▶ **TEXT PASSAGE**:
········

Trump has been elected. We now have a snap election coming up, with the attendant vulgar, scaremongering and deceitful media coverage, and the terror of the future possibilities. And now, my workplace - my artistic context, research support network and daily what-passes-for-normality - has been deranged, to be replaced with something else, not yet known or understood.
And these are challenges, to which I am exhorted to rise, smiling.
People need challenge. Without it we become bored or complacent. So we seek cures for cancer, we train for marathons...but we also die taking selfies on top of crane towers. Not all challenges are equal.
Working as an artist, an animator is challenging. (working as an illustrator when you are really an animator, doubly so) - the frustrations of trying to fit a layout template onto an organic and irregular story form. Of trying to animate rushing water. Or find a sound that will reliably represent the non-existent and unimaginable. Experimentation, and often failure; submission, and often rejection; technology demands and trying to remain sane and civil when these go horribly wrong. Pushing boundaries - challenging your own skills and stretching them.

········

▶ **DATASET RECORDS**:
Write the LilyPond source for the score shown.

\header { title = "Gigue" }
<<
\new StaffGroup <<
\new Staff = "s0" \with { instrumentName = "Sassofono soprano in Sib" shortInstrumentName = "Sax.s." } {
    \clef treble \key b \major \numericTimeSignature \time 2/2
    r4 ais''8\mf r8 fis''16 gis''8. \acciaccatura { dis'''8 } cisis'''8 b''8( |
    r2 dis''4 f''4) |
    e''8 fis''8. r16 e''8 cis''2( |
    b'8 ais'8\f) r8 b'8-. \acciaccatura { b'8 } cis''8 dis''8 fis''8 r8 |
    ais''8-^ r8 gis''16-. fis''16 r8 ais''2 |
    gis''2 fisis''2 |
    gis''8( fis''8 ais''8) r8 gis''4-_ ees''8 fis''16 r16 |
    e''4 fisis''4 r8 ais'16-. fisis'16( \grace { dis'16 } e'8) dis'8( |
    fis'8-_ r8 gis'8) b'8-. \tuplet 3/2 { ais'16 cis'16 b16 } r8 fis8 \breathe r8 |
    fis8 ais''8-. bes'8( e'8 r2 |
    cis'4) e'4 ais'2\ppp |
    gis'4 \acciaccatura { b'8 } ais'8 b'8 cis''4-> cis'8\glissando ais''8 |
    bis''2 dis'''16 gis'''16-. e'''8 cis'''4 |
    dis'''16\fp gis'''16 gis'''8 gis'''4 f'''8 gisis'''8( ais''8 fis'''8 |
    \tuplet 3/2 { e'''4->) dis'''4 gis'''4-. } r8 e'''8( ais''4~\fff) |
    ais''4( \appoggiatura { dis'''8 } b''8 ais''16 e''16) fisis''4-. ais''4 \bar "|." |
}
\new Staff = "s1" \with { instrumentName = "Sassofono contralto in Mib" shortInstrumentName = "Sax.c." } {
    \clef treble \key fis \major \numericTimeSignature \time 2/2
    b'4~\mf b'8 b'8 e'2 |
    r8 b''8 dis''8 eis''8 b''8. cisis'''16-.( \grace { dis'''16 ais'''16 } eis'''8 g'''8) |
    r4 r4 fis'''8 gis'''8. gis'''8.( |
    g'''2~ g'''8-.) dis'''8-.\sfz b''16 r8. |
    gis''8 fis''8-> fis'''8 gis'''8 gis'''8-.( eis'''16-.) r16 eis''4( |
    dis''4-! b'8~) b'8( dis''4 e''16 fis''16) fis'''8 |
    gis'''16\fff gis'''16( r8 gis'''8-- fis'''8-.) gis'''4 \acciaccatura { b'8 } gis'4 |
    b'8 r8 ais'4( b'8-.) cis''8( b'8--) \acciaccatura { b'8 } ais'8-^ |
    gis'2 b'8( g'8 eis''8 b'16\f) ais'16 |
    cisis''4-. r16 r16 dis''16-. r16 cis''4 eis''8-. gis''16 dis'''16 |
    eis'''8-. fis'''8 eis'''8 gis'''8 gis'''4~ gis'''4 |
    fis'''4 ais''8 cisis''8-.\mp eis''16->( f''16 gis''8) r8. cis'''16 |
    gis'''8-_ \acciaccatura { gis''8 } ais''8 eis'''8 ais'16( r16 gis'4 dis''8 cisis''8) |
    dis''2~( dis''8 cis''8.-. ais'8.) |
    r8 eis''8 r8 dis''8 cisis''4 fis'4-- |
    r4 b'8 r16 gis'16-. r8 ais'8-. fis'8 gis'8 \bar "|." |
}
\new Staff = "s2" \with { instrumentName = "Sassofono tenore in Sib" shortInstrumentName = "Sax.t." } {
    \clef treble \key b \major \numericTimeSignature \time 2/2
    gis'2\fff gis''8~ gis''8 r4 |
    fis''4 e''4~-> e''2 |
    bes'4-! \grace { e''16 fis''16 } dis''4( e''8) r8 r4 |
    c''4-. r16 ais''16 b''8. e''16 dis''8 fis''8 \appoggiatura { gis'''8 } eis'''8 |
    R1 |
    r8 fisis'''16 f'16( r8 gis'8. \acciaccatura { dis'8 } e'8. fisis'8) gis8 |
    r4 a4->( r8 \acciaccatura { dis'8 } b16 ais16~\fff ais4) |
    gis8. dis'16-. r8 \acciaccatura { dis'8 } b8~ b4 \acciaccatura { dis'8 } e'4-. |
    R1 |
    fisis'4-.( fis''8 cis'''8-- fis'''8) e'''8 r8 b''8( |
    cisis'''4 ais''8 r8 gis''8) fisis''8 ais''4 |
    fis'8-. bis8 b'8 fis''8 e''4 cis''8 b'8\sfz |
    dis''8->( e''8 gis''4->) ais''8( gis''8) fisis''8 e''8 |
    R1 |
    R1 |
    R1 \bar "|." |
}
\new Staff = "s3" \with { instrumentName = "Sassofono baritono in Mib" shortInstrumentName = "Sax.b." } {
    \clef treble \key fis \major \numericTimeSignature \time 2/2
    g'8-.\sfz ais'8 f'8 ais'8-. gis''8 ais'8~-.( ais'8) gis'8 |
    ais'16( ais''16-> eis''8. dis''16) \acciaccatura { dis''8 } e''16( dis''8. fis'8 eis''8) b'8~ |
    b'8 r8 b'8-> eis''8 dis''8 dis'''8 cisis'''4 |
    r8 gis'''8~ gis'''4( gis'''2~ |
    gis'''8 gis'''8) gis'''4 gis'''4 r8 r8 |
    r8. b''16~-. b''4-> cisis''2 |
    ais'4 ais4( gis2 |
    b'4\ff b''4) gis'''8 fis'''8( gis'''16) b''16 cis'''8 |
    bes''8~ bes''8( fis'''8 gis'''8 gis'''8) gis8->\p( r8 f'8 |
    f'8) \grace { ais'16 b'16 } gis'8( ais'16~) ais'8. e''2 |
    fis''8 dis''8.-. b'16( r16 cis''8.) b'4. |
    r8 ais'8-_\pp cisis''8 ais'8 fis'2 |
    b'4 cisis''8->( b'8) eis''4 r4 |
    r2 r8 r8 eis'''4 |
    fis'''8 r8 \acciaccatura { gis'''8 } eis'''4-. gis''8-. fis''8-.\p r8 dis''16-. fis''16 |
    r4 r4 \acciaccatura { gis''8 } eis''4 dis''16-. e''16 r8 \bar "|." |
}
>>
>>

········

▶ **WORK INSTRUCTIONS**:
**1)** Answer these questions about the passage about challenges:
(a) What kind of election does the writer say is coming up?
(b) What does the passage say people become without challenge?
(c) What does the writer mention trying to animate?
**2)** Extend the passage about challenges with a few more sentences that follow on from its final sentence.
The rows come from a different source than the passage about challenges.

▶ **RESPONSES BY TASK**:
**1)**
(a) A snap election.
(b) Bored or complacent.
(c) Rushing water.

**2)**
I believe in challenge, in confronting your own fears, in saying let's see what happens if I... And more importantly, in doing this alone - yes I CAN cycle up that 3 mile 1-in-4, yes I have a fear of heights but I can fly a glider, or perform on stage at the Sage, or travel to Svalbard, or lose a bunch of weight and learn to surf, or put it all on again and smile and say 'hey-ho'.
Now Harry Lime said, however inaccurately...
So - the challenges of coping with systemic fear and uncertainty are supposed to make me produce my best work ever. Big challenges - justice, equality, overthrowing dictatorships and protesting attacks on democracy; here, anger is useful. There are large things you can do, in community with others, helping each other in solidarity. You can write the Internationale, create posters encouraging people to join the quinta brigada, write Ubu Roi or 1984, film Fahrenheit 9/11. Save the world by painting it.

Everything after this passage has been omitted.